• [Aim of the exercise] Format the data below as a numbered list, running from the line containing "genus: Callipepla" up to and including the line containing "family: Hirundinidae". Include only those lines, and omit any blank lines.

• [Supplied records]
begin

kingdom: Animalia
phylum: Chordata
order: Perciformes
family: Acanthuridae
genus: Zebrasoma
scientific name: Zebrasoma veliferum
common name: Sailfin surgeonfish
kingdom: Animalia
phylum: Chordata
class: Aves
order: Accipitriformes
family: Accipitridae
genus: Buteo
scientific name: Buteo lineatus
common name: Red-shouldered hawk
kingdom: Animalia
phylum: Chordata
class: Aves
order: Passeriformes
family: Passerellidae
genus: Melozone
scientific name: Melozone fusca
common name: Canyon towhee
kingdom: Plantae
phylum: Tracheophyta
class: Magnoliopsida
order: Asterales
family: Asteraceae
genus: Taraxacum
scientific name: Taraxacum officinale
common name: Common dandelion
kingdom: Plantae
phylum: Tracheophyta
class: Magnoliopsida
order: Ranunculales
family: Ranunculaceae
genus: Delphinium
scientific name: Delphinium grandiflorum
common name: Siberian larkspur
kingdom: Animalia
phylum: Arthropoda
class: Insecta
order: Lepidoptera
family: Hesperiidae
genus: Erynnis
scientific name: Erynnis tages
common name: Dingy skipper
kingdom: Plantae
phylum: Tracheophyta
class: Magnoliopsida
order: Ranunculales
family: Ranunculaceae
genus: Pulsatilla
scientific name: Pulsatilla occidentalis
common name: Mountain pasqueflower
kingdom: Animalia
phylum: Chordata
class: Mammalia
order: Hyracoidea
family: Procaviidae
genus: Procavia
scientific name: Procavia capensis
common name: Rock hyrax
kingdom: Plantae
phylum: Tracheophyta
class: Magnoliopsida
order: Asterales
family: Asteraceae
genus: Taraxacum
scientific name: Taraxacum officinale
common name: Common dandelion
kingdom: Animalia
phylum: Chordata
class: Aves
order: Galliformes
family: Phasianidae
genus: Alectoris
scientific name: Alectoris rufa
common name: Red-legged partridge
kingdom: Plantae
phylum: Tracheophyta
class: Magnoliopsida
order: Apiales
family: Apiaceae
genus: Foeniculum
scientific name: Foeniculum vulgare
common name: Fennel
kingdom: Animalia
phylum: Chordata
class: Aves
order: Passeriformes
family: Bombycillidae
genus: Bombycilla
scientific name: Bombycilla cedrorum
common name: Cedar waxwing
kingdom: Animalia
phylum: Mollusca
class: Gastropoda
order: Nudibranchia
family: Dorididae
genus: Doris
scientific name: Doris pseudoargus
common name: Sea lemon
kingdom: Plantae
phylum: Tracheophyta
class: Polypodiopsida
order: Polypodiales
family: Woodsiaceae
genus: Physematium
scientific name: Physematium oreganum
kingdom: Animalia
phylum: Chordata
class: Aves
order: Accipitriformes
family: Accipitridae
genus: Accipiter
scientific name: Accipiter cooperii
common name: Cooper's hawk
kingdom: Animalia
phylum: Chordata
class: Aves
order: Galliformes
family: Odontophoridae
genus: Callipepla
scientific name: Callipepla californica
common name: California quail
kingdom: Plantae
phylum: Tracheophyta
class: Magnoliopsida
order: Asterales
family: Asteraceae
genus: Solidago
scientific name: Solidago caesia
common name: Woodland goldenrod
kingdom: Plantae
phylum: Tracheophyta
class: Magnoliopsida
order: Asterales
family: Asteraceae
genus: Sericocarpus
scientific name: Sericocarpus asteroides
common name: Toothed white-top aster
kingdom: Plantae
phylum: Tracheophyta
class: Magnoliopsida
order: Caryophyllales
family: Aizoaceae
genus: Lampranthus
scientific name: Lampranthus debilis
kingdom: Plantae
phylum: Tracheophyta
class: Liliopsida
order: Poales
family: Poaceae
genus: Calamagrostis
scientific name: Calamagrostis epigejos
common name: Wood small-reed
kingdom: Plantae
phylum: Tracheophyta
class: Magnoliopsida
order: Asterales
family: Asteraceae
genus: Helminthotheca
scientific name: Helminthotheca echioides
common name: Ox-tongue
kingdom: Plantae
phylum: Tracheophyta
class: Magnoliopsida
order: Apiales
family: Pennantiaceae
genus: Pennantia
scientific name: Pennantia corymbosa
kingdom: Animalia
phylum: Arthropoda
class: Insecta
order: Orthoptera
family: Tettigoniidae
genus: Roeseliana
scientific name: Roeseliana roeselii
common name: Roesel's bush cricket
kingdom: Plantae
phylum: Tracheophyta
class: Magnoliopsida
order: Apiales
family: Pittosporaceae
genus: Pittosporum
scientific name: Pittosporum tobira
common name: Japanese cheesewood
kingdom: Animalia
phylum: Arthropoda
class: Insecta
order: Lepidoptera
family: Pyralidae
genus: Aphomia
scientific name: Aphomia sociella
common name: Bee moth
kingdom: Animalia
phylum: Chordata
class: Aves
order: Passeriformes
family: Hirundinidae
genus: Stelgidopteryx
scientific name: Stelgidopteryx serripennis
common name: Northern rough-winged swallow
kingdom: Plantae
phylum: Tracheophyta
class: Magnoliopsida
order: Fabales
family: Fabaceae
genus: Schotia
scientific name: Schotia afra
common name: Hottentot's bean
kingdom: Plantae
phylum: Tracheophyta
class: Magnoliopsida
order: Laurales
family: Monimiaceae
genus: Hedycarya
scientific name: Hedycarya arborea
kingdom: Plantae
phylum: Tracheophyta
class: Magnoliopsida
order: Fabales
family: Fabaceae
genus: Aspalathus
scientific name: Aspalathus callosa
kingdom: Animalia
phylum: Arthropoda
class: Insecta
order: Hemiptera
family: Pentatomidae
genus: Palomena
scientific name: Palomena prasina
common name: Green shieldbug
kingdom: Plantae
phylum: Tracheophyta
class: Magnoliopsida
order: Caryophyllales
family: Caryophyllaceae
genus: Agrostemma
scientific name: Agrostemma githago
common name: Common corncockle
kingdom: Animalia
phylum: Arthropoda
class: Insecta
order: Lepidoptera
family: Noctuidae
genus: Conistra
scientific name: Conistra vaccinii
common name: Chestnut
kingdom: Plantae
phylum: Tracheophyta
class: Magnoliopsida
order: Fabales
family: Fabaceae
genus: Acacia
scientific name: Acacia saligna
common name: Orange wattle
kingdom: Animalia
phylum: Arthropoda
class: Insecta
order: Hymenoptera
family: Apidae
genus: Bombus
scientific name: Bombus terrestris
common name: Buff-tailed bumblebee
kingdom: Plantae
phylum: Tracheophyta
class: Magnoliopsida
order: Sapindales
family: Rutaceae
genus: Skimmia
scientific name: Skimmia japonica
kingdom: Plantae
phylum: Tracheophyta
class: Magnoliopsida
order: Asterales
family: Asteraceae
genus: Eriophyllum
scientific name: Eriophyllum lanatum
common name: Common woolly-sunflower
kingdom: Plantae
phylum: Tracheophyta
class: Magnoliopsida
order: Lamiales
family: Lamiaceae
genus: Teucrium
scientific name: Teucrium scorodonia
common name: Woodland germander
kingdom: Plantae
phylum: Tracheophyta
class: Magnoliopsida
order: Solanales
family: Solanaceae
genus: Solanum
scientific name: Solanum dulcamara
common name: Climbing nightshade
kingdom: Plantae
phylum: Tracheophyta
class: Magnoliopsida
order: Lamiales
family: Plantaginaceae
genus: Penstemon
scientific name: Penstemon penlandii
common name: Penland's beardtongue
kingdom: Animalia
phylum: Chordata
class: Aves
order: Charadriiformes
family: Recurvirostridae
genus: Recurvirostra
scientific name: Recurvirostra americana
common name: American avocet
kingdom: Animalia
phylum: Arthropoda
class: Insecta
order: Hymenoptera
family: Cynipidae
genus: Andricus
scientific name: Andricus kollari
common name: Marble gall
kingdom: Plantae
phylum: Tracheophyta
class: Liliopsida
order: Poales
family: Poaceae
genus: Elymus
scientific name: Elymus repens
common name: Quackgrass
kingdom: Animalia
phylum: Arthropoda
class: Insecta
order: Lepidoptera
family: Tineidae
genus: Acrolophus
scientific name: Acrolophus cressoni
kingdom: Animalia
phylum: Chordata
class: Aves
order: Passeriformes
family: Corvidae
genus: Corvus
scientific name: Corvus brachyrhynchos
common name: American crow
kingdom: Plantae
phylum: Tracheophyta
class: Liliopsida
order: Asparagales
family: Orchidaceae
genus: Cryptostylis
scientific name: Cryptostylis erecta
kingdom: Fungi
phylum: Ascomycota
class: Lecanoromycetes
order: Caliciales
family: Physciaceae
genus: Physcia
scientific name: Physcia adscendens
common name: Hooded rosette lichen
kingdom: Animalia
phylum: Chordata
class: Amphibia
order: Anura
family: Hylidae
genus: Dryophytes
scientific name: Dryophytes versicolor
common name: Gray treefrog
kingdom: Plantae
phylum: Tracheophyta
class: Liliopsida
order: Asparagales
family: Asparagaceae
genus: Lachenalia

end

• [Problem solution]
1. genus: Callipepla
2. scientific name: Callipepla californica
3. common name: California quail
4. kingdom: Plantae
5. phylum: Tracheophyta
6. class: Magnoliopsida
7. order: Asterales
8. family: Asteraceae
9. genus: Solidago
10. scientific name: Solidago caesia
11. common name: Woodland goldenrod
12. kingdom: Plantae
13. phylum: Tracheophyta
14. class: Magnoliopsida
15. order: Asterales
16. family: Asteraceae
17. genus: Sericocarpus
18. scientific name: Sericocarpus asteroides
19. common name: Toothed white-top aster
20. kingdom: Plantae
21. phylum: Tracheophyta
22. class: Magnoliopsida
23. order: Caryophyllales
24. family: Aizoaceae
25. genus: Lampranthus
26. scientific name: Lampranthus debilis
27. kingdom: Plantae
28. phylum: Tracheophyta
29. class: Liliopsida
30. order: Poales
31. family: Poaceae
32. genus: Calamagrostis
33. scientific name: Calamagrostis epigejos
34. common name: Wood small-reed
35. kingdom: Plantae
36. phylum: Tracheophyta
37. class: Magnoliopsida
38. order: Asterales
39. family: Asteraceae
40. genus: Helminthotheca
41. scientific name: Helminthotheca echioides
42. common name: Ox-tongue
43. kingdom: Plantae
44. phylum: Tracheophyta
45. class: Magnoliopsida
46. order: Apiales
47. family: Pennantiaceae
48. genus: Pennantia
49. scientific name: Pennantia corymbosa
50. kingdom: Animalia
51. phylum: Arthropoda
52. class: Insecta
53. order: Orthoptera
54. family: Tettigoniidae
55. genus: Roeseliana
56. scientific name: Roeseliana roeselii
57. common name: Roesel's bush cricket
58. kingdom: Plantae
59. phylum: Tracheophyta
60. class: Magnoliopsida
61. order: Apiales
62. family: Pittosporaceae
63. genus: Pittosporum
64. scientific name: Pittosporum tobira
65. common name: Japanese cheesewood
66. kingdom: Animalia
67. phylum: Arthropoda
68. class: Insecta
69. order: Lepidoptera
70. family: Pyralidae
71. genus: Aphomia
72. scientific name: Aphomia sociella
73. common name: Bee moth
74. kingdom: Animalia
75. phylum: Chordata
76. class: Aves
77. order: Passeriformes
78. family: Hirundinidae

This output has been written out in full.